◆ **Listed entries**:
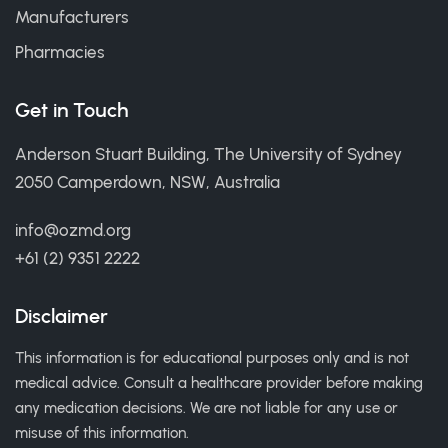
Manufacturers
Pharmacies
Get in Touch
Anderson Stuart Building, The University of Sydney
2050 Camperdown, NSW, Australia
info@ozmd.org
+61 (2) 9351 2222
Disclaimer
This information is for educational purposes only and is not
medical advice. Consult a healthcare provider before making
any medication decisions. We are not liable for any use or
misuse of this information.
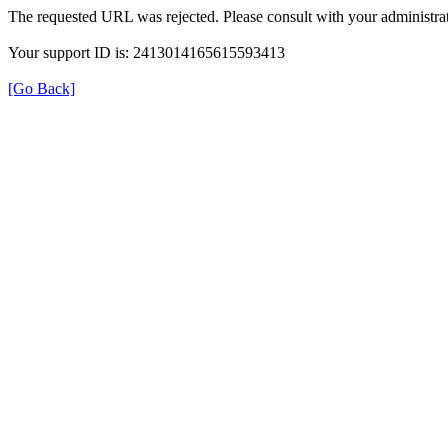
The requested URL was rejected. Please consult with your administrat
Your support ID is: 2413014165615593413
[Go Back]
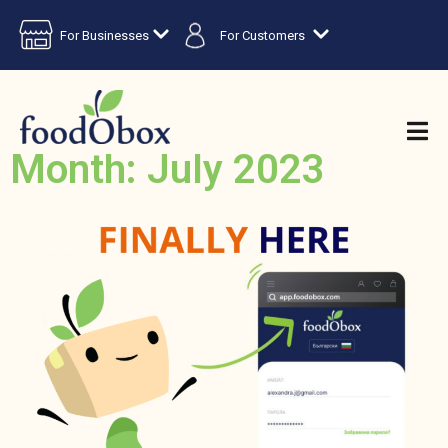
For Businesses
For Customers
Month: July 2023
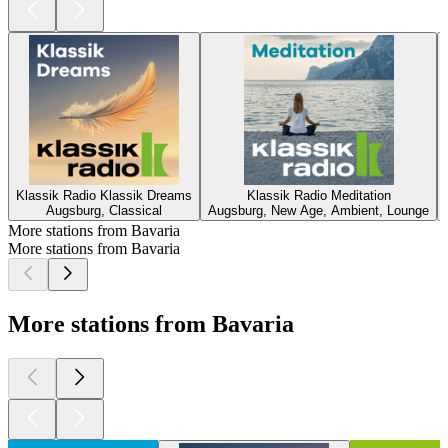
Klassik Radio Klassik Dreams
Klassik Radio Meditation
Augsburg, Classical
Augsburg, New Age, Ambient, Lounge
More stations from Bavaria
More stations from Bavaria
More stations from Bavaria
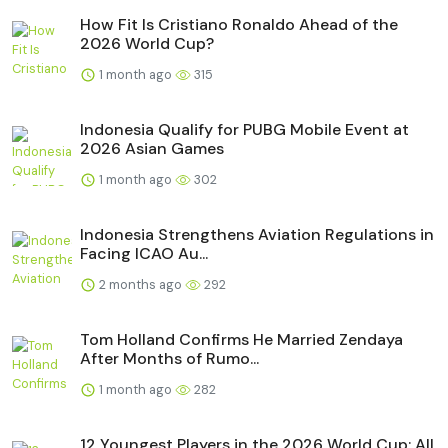
How Fit Is Cristiano Ronaldo Ahead of the
2026 World Cup?
1 month ago
315
Indonesia Qualify for PUBG Mobile Event at
2026 Asian Games
1 month ago
302
Indonesia Strengthens Aviation Regulations in
Facing ICAO Au...
2 months ago
292
Tom Holland Confirms He Married Zendaya
After Months of Rumo...
1 month ago
282
12 Youngest Players in the 2026 World Cup: All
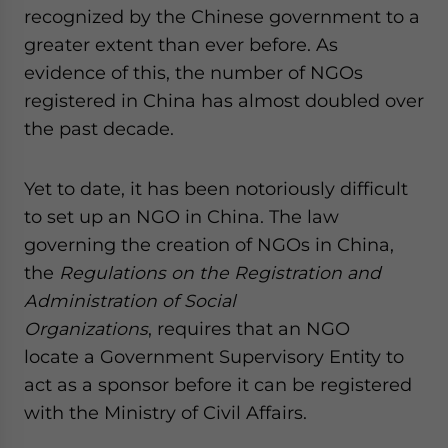
recognized by the Chinese government to a
website. Please send me business news and updates
for Asia!
greater extent than ever before. As
evidence of this, the number of NGOs
- case sensitive
registered in China has almost doubled over
the past decade.
Yet to date, it has been notoriously difficult
to set up an NGO in China. The law
governing the creation of NGOs in China,
the
Regulations on the Registration and
Administration of Social
Organizations
, requires that an NGO
locate a Government Supervisory Entity to
act as a sponsor before it can be registered
with the Ministry of Civil Affairs.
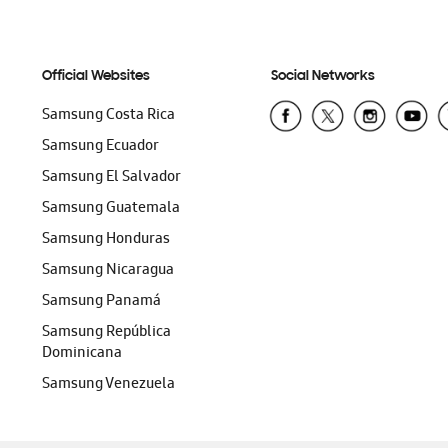
Official Websites
Social Networks
Samsung Costa Rica
Samsung Ecuador
Samsung El Salvador
Samsung Guatemala
Samsung Honduras
Samsung Nicaragua
Samsung Panamá
Samsung República
Dominicana
Samsung Venezuela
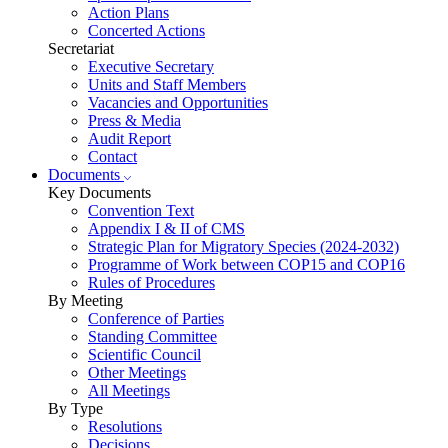
Action Plans
Concerted Actions
Secretariat
Executive Secretary
Units and Staff Members
Vacancies and Opportunities
Press & Media
Audit Report
Contact
Documents
Key Documents
Convention Text
Appendix I & II of CMS
Strategic Plan for Migratory Species (2024-2032)
Programme of Work between COP15 and COP16
Rules of Procedures
By Meeting
Conference of Parties
Standing Committee
Scientific Council
Other Meetings
All Meetings
By Type
Resolutions
Decisions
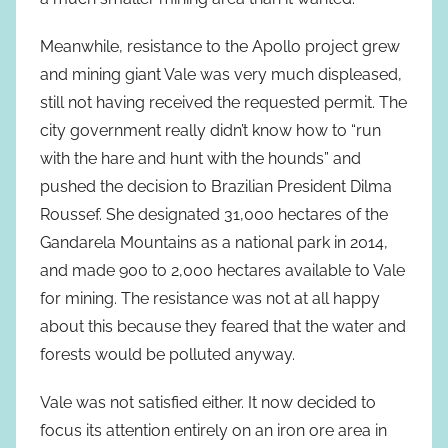
Meanwhile, resistance to the Apollo project grew
and mining giant Vale was very much displeased,
still not having received the requested permit. The
city government really didn’t know how to “run
with the hare and hunt with the hounds” and
pushed the decision to Brazilian President Dilma
Roussef. She designated 31,000 hectares of the
Gandarela Mountains as a national park in 2014,
and made 900 to 2,000 hectares available to Vale
for mining. The resistance was not at all happy
about this because they feared that the water and
forests would be polluted anyway.
Vale was not satisfied either. It now decided to
focus its attention entirely on an iron ore area in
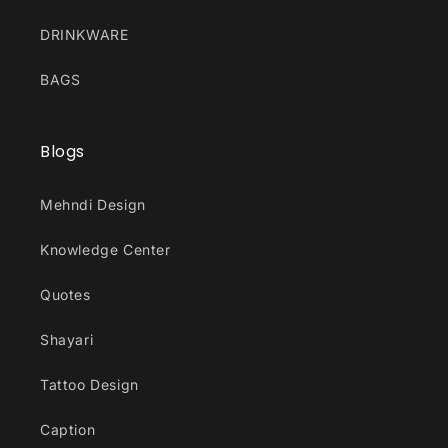
DRINKWARE
BAGS
Blogs
Mehndi Design
Knowledge Center
Quotes
Shayari
Tattoo Design
Caption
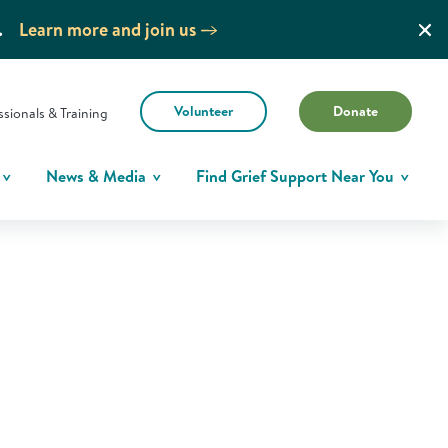
.
Learn more and join us
Volunteer
Donate
ssionals & Training
News & Media
Find Grief Support Near You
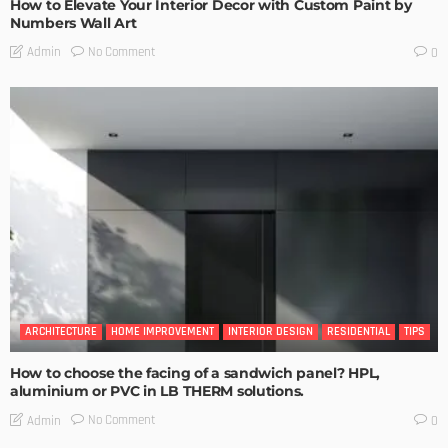
How to Elevate Your Interior Decor with Custom Paint by
Numbers Wall Art
No Comment
Admin
0
ARCHITECTURE
HOME IMPROVEMENT
INTERIOR DESIGN
RESIDENTIAL
TIPS
How to choose the facing of a sandwich panel? HPL,
aluminium or PVC in LB THERM solutions.
No Comment
Admin
0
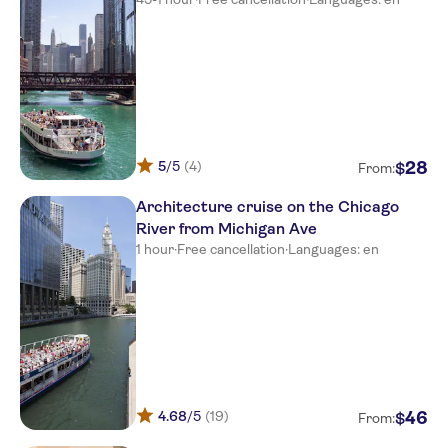
5
/5
(4)
28
$
From:
Architecture cruise on the Chicago
River from Michigan Ave
1 hour
·
Free cancellation
·
Languages: en
4.68
/5
(19)
46
$
From:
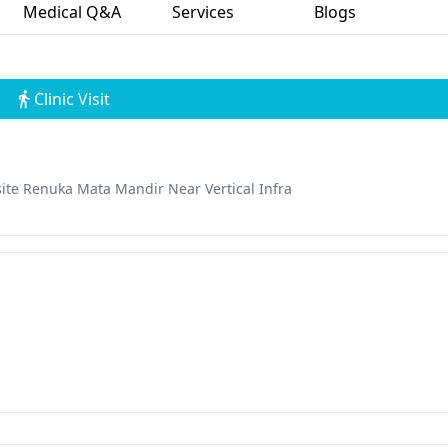
Medical Q&A
Services
Blogs
Clinic Visit
te Renuka Mata Mandir Near Vertical Infra
n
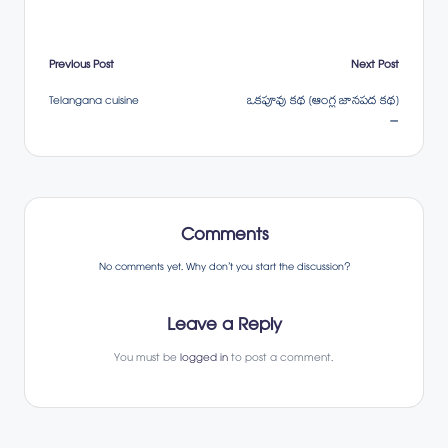
Post
Previous Post
Next Post
Telangana cuisine
ఒకపూవు కథ (ఆంగ్ల జానపద కథ)
navigation
–
Comments
No comments yet. Why don’t you start the discussion?
Leave a Reply
You must be
logged in
to post a comment.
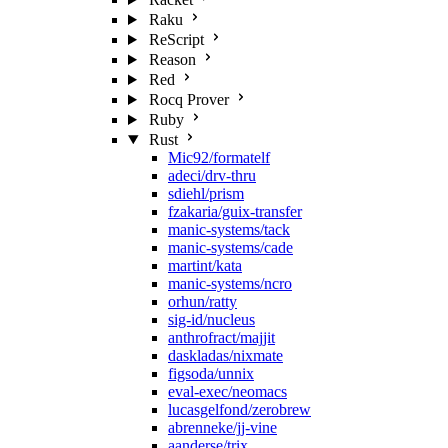
Raku
ReScript
Reason
Red
Rocq Prover
Ruby
Rust
Mic92/formatelf
adeci/drv-thru
sdiehl/prism
fzakaria/guix-transfer
manic-systems/tack
manic-systems/cade
martint/kata
manic-systems/ncro
orhun/ratty
sig-id/nucleus
anthrofract/majjit
daskladas/nixmate
figsoda/unnix
eval-exec/neomacs
lucasgelfond/zerobrew
abrenneke/jj-vine
aanderse/trix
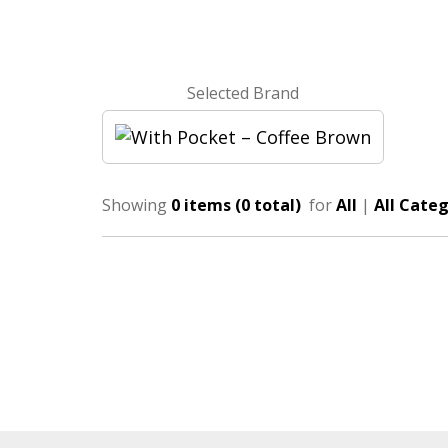
Selected Brand
Showing
0 items (0 total)
for
All
|
All Categ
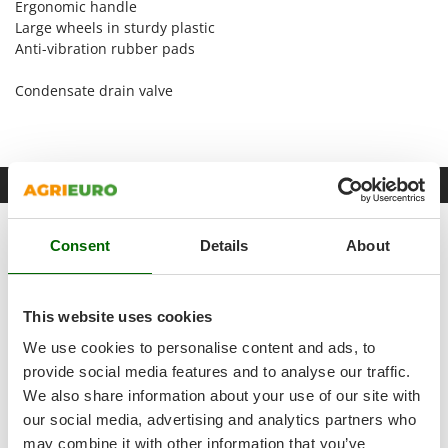
Ergonomic handle
Shark
Large wheels in sturdy plastic
Silky
Anti-vibration rubber pads
Simatech
Condensate drain valve
Sirman
Skil
Smartwood
Free items & Supplies
Smeg
Snapper
GeoTech accessories kit for air compressor - 5 tools
Consent
Details
About
Solidur
Spice Electronics
Spiralmac
This website uses cookies
Spring Protezione
We use cookies to personalise content and ads, to
Spyro
provide social media features and to analyse our traffic.
We also share information about your use of our site with
Stanley
our social media, advertising and analytics partners who
Stiga
may combine it with other information that you’ve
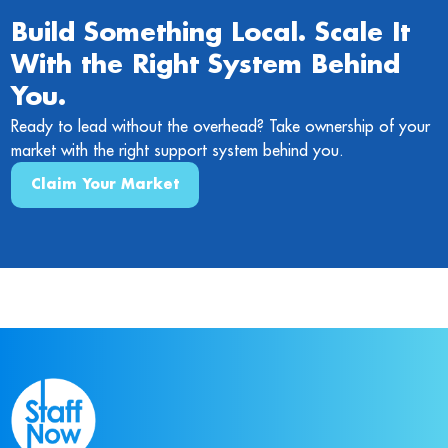
Build Something Local. Scale It
With the Right System Behind
You.
Ready to lead without the overhead? Take ownership of your
market with the right support system behind you.
Claim Your Market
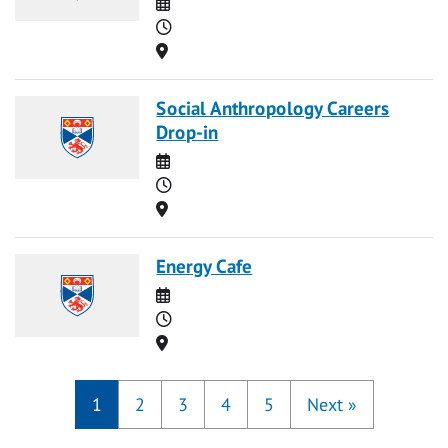
Date
Time
Location
Social Anthropology Careers
Drop-in
Date
Time
Location
Energy Cafe
Date
Time
Location
1
2
3
4
5
Next
»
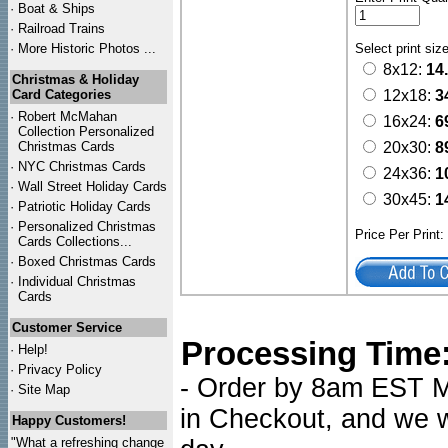
·
Boat & Ships
·
Railroad Trains
·
More Historic Photos ...
Select print siz
8x12:
14
Christmas & Holiday
Card Categories
12x18:
3
·
Robert McMahan
16x24:
6
Collection Personalized
Christmas Cards
20x30:
8
·
NYC
Christmas Cards
24x36:
1
·
Wall Street Holiday Cards
30x45:
1
·
Patriotic Holiday Cards
·
Personalized Christmas
Price Per Print
Cards Collections...
·
Boxed Christmas Cards
·
Individual Christmas
Cards
Customer Service
Processing Time
·
Help!
·
Privacy Policy
- Order by 8am EST Mo
·
Site Map
in Checkout, and we wi
Happy Customers!
"What a refreshing change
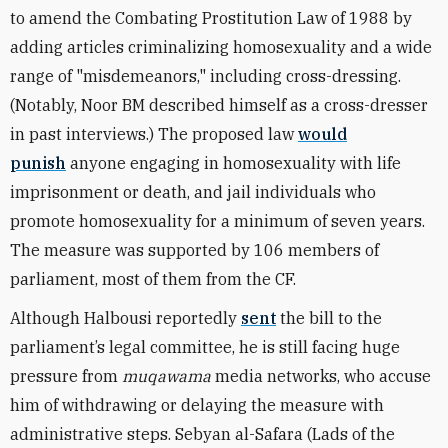
to amend the Combating Prostitution Law of 1988 by
adding articles criminalizing homosexuality and a wide
range of "misdemeanors," including cross-dressing.
(Notably, Noor BM described himself as a cross-dresser
in past interviews.) The proposed law
would
punish
anyone engaging in homosexuality with life
imprisonment or death, and jail individuals who
promote homosexuality for a minimum of seven years.
The measure was supported by 106 members of
parliament, most of them from the CF.
Although Halbousi reportedly
sent
the bill to the
parliament’s legal committee, he is still facing huge
pressure from
muqawama
media networks, who accuse
him of withdrawing or delaying the measure with
administrative steps. Sebyan al-Safara (Lads of the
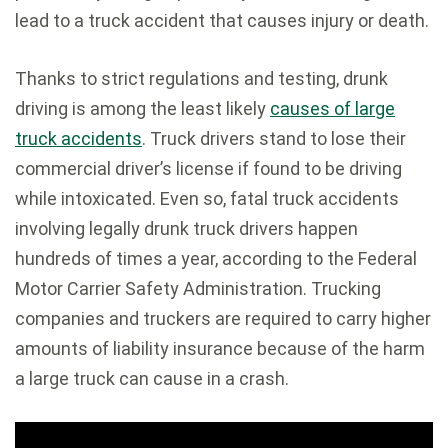
lead to a truck accident that causes injury or death.
Thanks to strict regulations and testing, drunk
driving is among the least likely
causes of large
truck accidents
. Truck drivers stand to lose their
commercial driver’s license if found to be driving
while intoxicated. Even so, fatal truck accidents
involving legally drunk truck drivers happen
hundreds of times a year, according to the Federal
Motor Carrier Safety Administration. Trucking
companies and truckers are required to carry higher
amounts of liability insurance because of the harm
a large truck can cause in a crash.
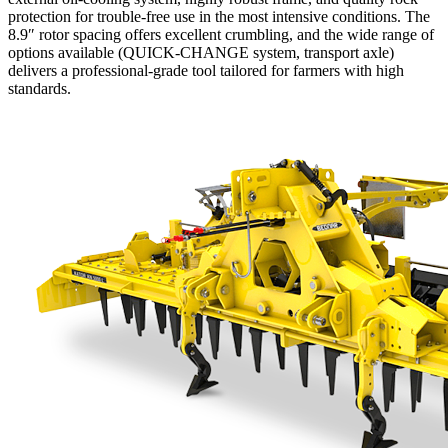
protection for trouble-free use in the most intensive conditions. The
8.9″ rotor spacing offers excellent crumbling, and the wide range of
options available (QUICK-CHANGE system, transport axle)
delivers a professional-grade tool tailored for farmers with high
standards.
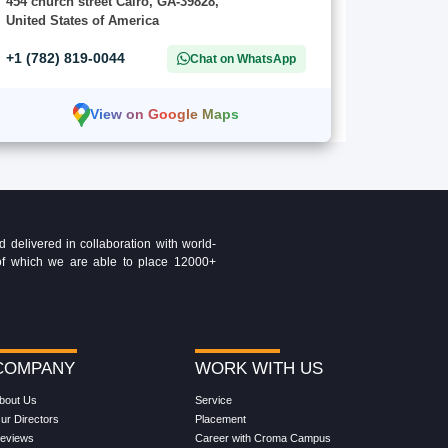
454 church street Cairo, GA-39828,
United States of America
+1 (782) 819-0044
Chat on WhatsApp
View on Google Maps
delivered in collaboration with world-
t of which we are able to place 12000+
COMPANY
WORK WITH US
bout Us
Service
ur Directors
Placement
eviews
Career with Croma Campus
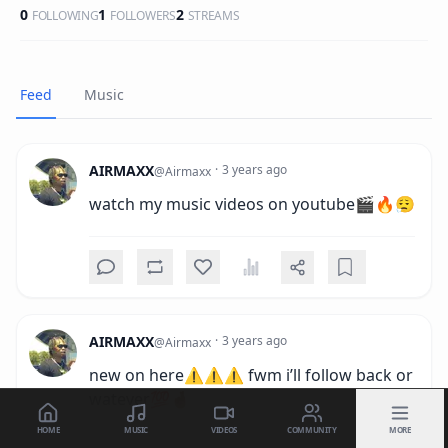
0
1
2
FOLLOWING
FOLLOWERS
STREAMS
Feed
Music
AIRMAXX
·
3 years ago
@
Airmaxx
watch my music videos on youtube🎬🔥😮‍💨
AIRMAXX
·
3 years ago
@
Airmaxx
new on here⚠️⚠️⚠️ fwm i’ll follow back or 
watever💯🤞🏾
HOME
MUSIC
VIDEOS
COMMUNITY
MORE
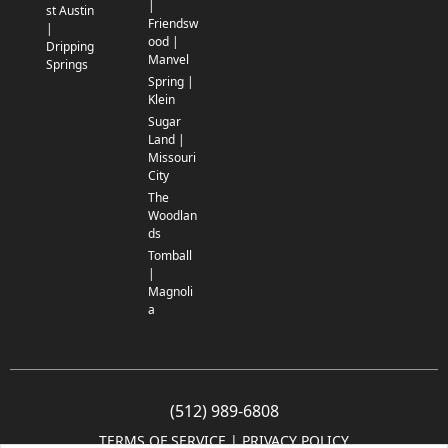
|
st Austin
Friendsw
|
ood |
Dripping
Manvel
Springs
Spring |
Klein
Sugar
Land |
Missouri
City
The
Woodlan
ds
Tomball
|
Magnoli
a
(512) 989-6808
TERMS OF SERVICE
 | 
PRIVACY POLICY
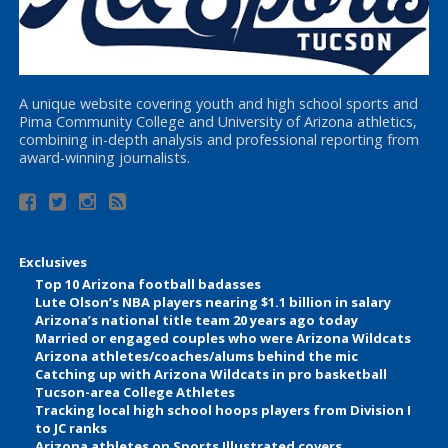
A unique website covering youth and high school sports and
Pima Community College and University of Arizona athletics,
combining in-depth analysis and professional reporting from
award-winning journalists.
Exclusives
Top 10 Arizona football badasses
Lute Olson’s NBA players nearing $1.1 billion in salary
Arizona’s national title team 20 years ago today
Married or engaged couples who were Arizona Wildcats
Arizona athletes/coaches/alums behind the mic
Catching up with Arizona Wildcats in pro basketball
Tucson-area College Athletes
Tracking local high school hoops players from Division I
to JC ranks
Arizona athletes on Sports Illustrated covers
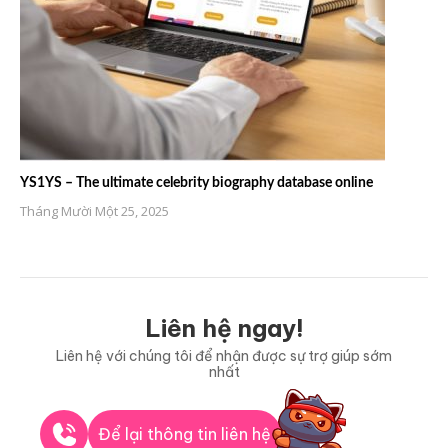
YS1YS – The ultimate celebrity biography database online
Tháng Mười Một 25, 2025
Liên hệ ngay!
Liên hệ với chúng tôi để nhận được sự trợ giúp sớm
nhất
Để lại thông tin liên hệ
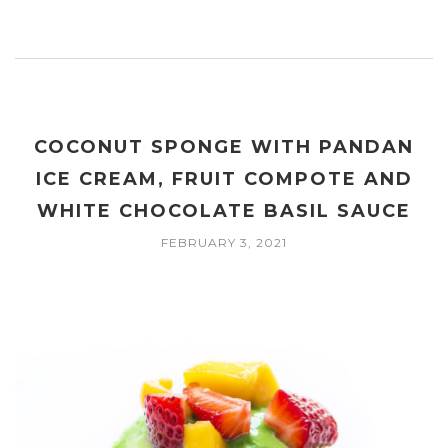
COCONUT SPONGE WITH PANDAN
ICE CREAM, FRUIT COMPOTE AND
WHITE CHOCOLATE BASIL SAUCE
FEBRUARY 3, 2021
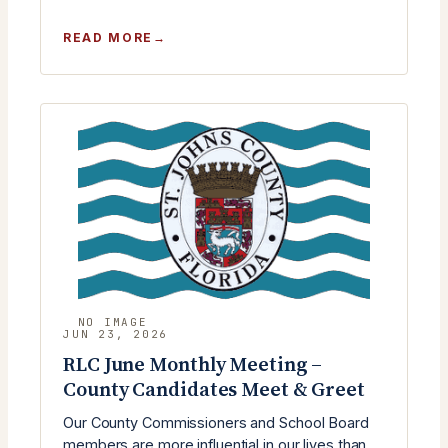
:
READ MORE
RLC
JULY
MEETING
WITH
ST.
JOHNS
COUNTY
COMMISSIONER
KRISTA
KEATING
JOSEPH
JUN 23, 2026
RLC June Monthly Meeting –
County Candidates Meet & Greet
Our County Commissioners and School Board
members are more influential in our lives than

◆ **Exercise brief**: Pick out and copy the lines of the entries that hold the string "accidents".

◆ **Solved exercise**:
truck accidents
while intoxicated. Even so, fatal truck accidents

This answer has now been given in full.